• **EXERCISE DIRECTIONS**
Restate each of the lines below word for word and drop every picture.

• **RECORDS FOR THE TASK**
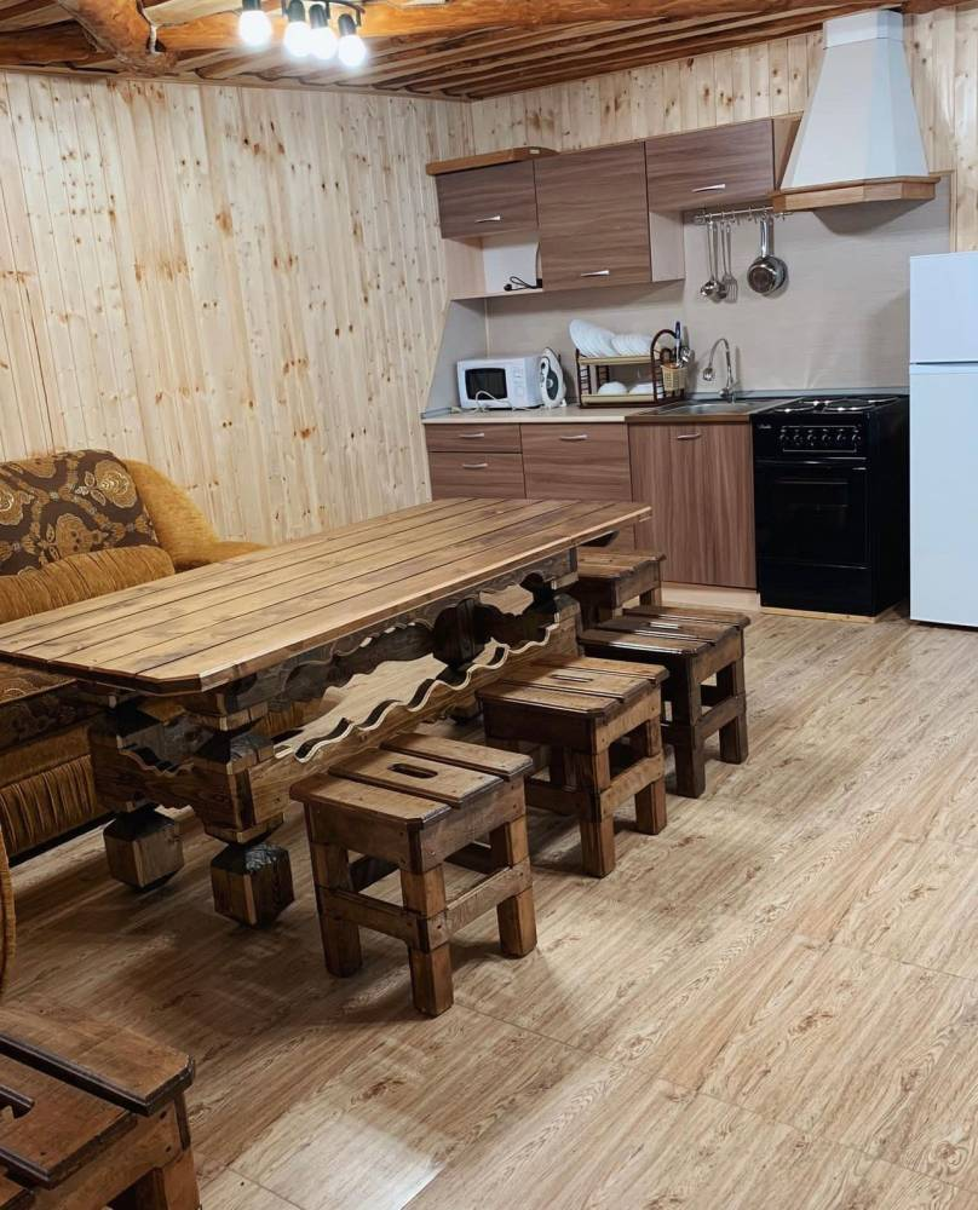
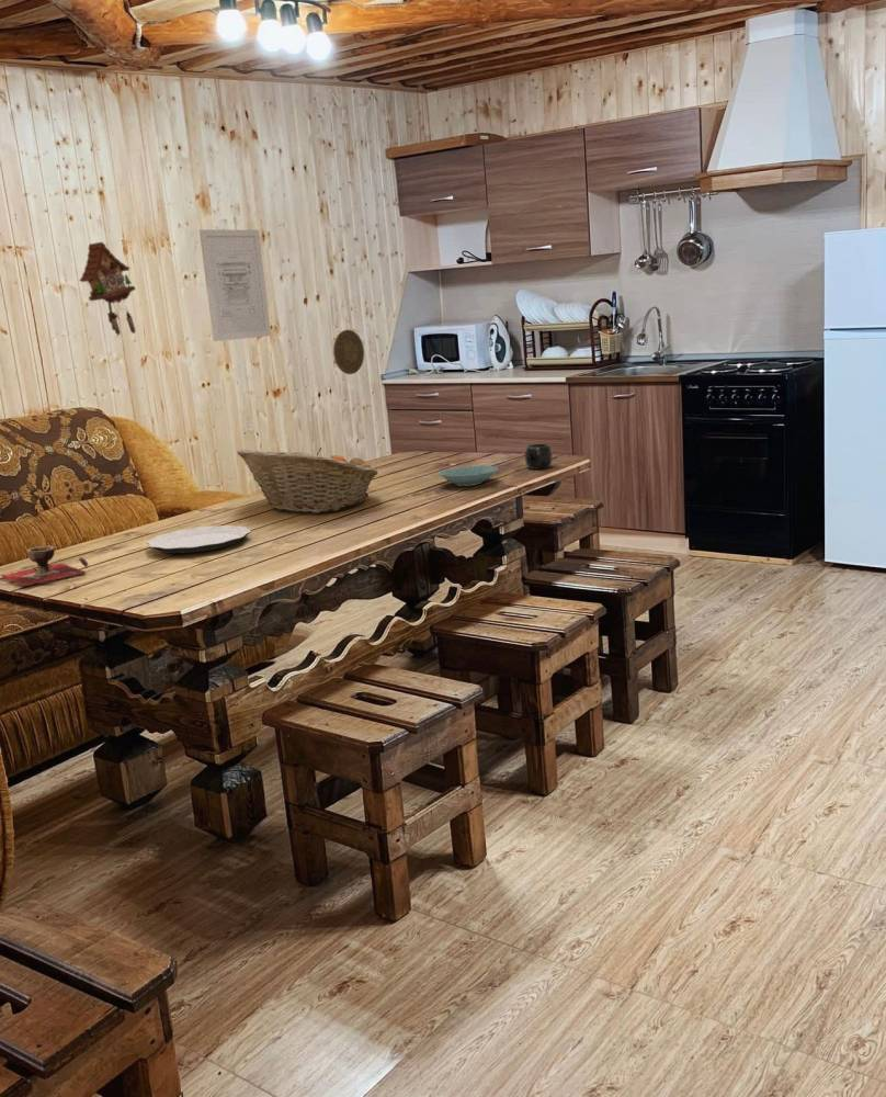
+ wall art [198,228,272,342]
+ mug [524,443,554,471]
+ bowl [436,464,499,487]
+ fruit basket [236,446,379,514]
+ plate [146,524,252,554]
+ decorative bowl [0,545,90,587]
+ cuckoo clock [78,241,137,336]
+ decorative plate [332,329,365,375]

• **THE COMPLETED TASK**
+ wall art [198,228,272,342]
+ mug [524,443,554,471]
+ bowl [436,464,499,487]
+ fruit basket [236,446,379,514]
+ plate [146,524,252,554]
+ decorative bowl [0,545,90,587]
+ cuckoo clock [78,241,137,336]
+ decorative plate [332,329,365,375]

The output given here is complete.